- _Requisitos do exercício_:
(A) Segundo o texto fornecido, acima de quantas pessoas na praça o IPT recomenda monitorar as edificações?
(B) Transcreva do texto fornecido o trecho que vai de "O impacto do" até "meia-noite até a 1h.".

- _Texto fornecido_:
::::
Praia da Enseada, no Guarujá, onde ocorrem
shows que provocam tremores em alguns prédios
Foto: Fernando Donasci/Folha Imagem, publicada com a matéria
VERÃO
Prédios tremem durante shows no Guarujá
Laudo do Instituto de Pesquisas Tecnológicas diz que movimentação do público na
beira da praia provoca vibrações
José Ernesto Credendio
Enviado especial ao Guarujá
Pelo segundo ano consecutivo, tremores abalaram prédios
e fizeram com que moradores deixassem apartamentos na praia da Enseada, no Guarujá (litoral de São Paulo), na noite do Réveillon.
Os tremores, semelhantes a pequenos sismos, ocorrem durante shows na praça
Horácio Lafer, ao lado da praia e do morro do Maluf. A causa, diz laudo do IPT (Instituto de Pesquisas Tecnológicas), é o peso do público sobre o
solo instável à beira da praia. "As vibrações têm sua origem na movimentação de milhares de pessoas ao ritmo das músicas", diz o laudo. As vibrações
se propagam como em uma gelatina.
O impacto do [?] provoca no
solo o mesmo que as crianças fazem quando batem na areia molhada na praia: ela vai se misturando à água até ficar com aparência líquida. O local
fica amolecido, vibra e desestrutura o solo.
Para o IPT, as edificações devem ser monitoradas sempre que o público na praça for
superior a 12,5 mil pessoas. A Folha esteve em um apartamento de um dos prédios na sexta-feira passada, durante o show de Ivete
Sangalo, da meia-noite até a 1h.
À 0h24, surge o primeiro sinal do tremor. Colchões de molas começam a ranger e, logo
em seguida, o mesmo ocorre com a árvore de Natal montada na sala. A televisão quase cai. Em pé, a sensação é semelhante à de estar em um ônibus em
movimento.
A água colocada em recipientes sobre a mesa da sala tem pequenas ondas o tempo todo,
mesmo quando objetos param de se mover. Ivete Sangalo, à 0h57, pára a música e começa a falar. Quando ela volta a cantar, os mesmos fenômenos se
repetem.
::::
- _Material fornecido_:
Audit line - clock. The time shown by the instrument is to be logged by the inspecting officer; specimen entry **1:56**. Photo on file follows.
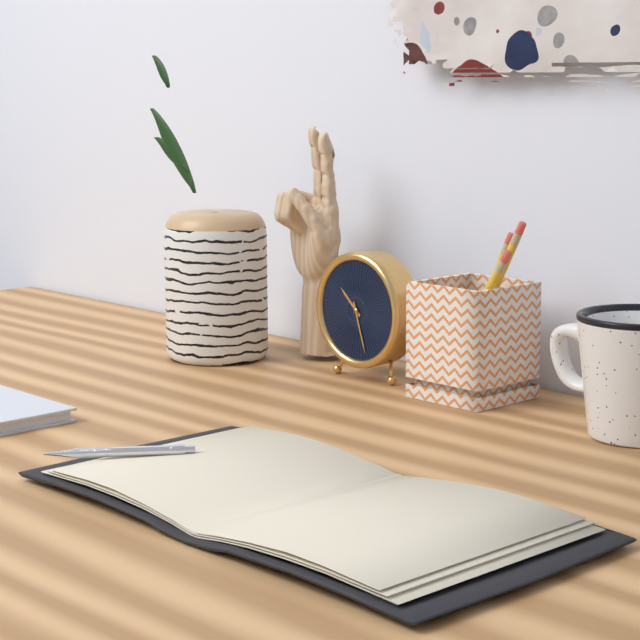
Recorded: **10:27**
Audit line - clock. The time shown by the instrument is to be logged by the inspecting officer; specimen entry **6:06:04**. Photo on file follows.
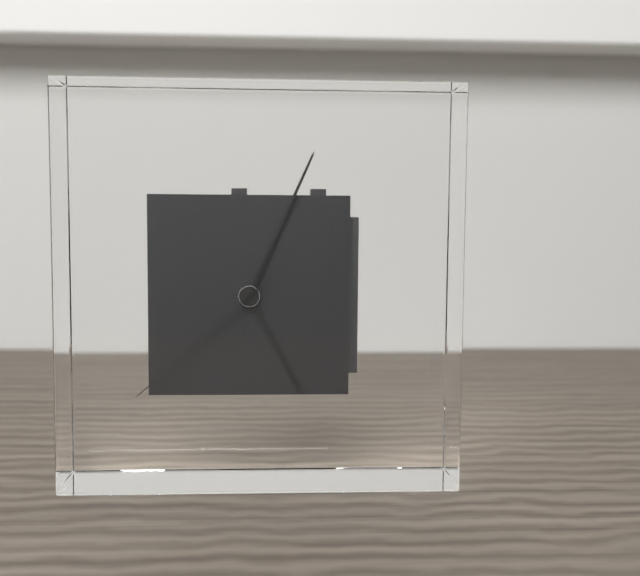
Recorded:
::::
- _Respostas escritas_:
(A) Acima de 12,5 mil pessoas.

(B)
O impacto do [?] provoca no
solo o mesmo que as crianças fazem quando batem na areia molhada na praia: ela vai se misturando à água até ficar com aparência líquida. O local
fica amolecido, vibra e desestrutura o solo.
Para o IPT, as edificações devem ser monitoradas sempre que o público na praça for
superior a 12,5 mil pessoas. A Folha esteve em um apartamento de um dos prédios na sexta-feira passada, durante o show de Ivete
Sangalo, da meia-noite até a 1h.